▶ _Data records_:

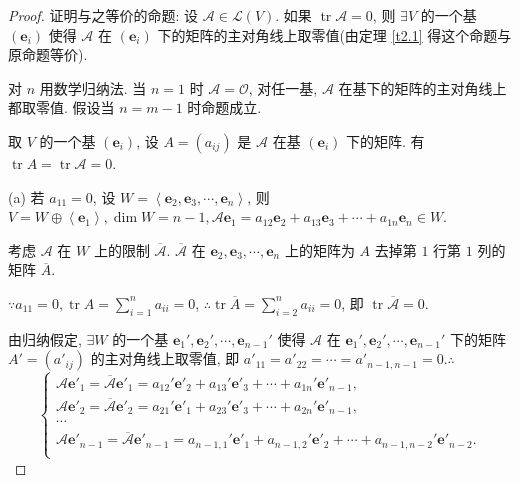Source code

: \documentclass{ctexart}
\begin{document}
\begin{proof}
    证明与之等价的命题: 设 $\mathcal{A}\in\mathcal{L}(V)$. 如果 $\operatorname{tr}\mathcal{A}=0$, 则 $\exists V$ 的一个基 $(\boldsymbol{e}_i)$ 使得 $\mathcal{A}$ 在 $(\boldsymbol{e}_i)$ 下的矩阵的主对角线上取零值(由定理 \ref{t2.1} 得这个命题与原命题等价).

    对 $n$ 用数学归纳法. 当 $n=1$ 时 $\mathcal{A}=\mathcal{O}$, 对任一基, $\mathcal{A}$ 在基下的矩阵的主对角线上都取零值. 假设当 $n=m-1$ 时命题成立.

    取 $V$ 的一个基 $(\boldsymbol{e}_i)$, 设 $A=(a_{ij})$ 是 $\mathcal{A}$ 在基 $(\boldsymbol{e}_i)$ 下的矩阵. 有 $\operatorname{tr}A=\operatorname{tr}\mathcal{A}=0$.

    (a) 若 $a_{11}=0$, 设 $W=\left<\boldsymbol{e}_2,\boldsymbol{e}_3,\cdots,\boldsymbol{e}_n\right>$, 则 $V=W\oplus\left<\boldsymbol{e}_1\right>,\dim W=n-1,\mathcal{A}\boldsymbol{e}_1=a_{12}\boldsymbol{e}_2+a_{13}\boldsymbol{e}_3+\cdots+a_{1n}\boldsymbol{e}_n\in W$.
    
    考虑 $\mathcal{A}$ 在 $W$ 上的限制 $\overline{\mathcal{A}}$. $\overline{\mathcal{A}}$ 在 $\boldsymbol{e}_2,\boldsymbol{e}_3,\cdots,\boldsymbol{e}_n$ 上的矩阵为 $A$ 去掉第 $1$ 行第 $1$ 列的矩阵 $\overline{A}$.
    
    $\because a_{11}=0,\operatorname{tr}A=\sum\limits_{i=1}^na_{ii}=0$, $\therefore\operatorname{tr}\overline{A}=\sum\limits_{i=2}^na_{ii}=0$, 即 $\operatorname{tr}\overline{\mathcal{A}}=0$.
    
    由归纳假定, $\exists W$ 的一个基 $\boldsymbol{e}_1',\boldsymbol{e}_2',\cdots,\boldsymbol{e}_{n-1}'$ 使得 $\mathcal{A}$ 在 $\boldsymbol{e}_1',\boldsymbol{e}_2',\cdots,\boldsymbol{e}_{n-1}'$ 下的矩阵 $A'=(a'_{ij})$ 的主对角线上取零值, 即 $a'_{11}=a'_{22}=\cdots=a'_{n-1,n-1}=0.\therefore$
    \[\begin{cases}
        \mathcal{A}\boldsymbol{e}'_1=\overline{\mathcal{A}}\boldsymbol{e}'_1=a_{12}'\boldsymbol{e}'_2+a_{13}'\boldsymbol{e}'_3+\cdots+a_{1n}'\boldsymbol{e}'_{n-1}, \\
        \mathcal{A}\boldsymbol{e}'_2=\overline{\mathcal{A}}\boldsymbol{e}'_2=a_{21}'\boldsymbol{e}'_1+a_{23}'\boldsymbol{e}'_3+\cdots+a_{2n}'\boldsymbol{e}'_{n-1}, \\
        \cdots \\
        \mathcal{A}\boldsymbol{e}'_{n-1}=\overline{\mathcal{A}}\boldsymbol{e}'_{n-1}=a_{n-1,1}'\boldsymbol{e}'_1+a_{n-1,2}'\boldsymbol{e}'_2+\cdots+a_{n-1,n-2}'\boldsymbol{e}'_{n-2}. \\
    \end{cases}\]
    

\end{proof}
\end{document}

--

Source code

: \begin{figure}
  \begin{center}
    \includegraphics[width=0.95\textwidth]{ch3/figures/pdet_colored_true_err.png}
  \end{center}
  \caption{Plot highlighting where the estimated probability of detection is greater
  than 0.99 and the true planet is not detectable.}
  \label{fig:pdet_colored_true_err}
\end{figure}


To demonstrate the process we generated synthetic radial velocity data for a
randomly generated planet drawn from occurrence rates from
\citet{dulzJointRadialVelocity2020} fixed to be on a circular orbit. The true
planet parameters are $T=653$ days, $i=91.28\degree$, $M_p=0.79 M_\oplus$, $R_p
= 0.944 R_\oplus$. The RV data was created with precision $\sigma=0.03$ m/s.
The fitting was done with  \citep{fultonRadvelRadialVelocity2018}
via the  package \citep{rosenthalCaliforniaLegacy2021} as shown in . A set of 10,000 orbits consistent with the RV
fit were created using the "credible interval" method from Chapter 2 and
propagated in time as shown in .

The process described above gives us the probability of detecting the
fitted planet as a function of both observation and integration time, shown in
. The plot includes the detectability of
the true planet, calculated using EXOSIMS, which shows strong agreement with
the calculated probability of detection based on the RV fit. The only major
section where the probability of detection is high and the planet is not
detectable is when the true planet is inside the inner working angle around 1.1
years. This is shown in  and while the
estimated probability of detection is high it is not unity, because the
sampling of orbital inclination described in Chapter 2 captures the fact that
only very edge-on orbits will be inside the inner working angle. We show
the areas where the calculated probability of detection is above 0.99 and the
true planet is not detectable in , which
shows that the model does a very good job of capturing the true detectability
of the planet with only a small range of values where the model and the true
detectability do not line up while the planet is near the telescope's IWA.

==

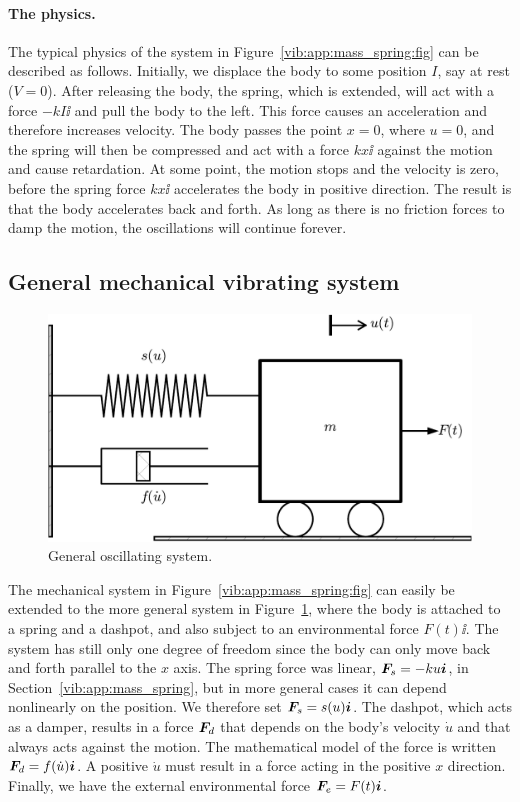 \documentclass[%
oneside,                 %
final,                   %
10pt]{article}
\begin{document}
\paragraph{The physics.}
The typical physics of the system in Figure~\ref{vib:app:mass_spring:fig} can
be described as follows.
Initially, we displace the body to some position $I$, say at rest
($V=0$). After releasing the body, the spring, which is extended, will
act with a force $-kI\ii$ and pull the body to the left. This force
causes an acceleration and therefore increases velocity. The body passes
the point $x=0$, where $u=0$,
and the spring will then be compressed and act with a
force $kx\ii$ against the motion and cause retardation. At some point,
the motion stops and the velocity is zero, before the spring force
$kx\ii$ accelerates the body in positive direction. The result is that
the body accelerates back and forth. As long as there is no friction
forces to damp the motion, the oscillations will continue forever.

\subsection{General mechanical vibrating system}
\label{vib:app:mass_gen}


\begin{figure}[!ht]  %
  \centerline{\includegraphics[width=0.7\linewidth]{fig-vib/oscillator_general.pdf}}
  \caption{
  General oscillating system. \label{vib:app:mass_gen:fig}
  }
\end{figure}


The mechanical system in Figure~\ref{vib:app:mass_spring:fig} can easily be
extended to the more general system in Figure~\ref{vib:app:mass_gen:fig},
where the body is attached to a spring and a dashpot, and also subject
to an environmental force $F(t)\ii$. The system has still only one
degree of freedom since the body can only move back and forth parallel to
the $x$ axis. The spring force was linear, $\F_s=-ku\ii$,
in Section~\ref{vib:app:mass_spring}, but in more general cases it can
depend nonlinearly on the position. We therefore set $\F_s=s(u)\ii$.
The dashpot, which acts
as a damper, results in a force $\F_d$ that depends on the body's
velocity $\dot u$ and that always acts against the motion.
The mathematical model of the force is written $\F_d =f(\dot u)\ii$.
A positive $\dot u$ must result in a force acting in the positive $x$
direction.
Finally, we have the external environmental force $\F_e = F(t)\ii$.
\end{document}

▶ _Task objective_: Reply with only the number of lines in the entries that hold the word "detectable".

▶ _Result of the exercise_: 3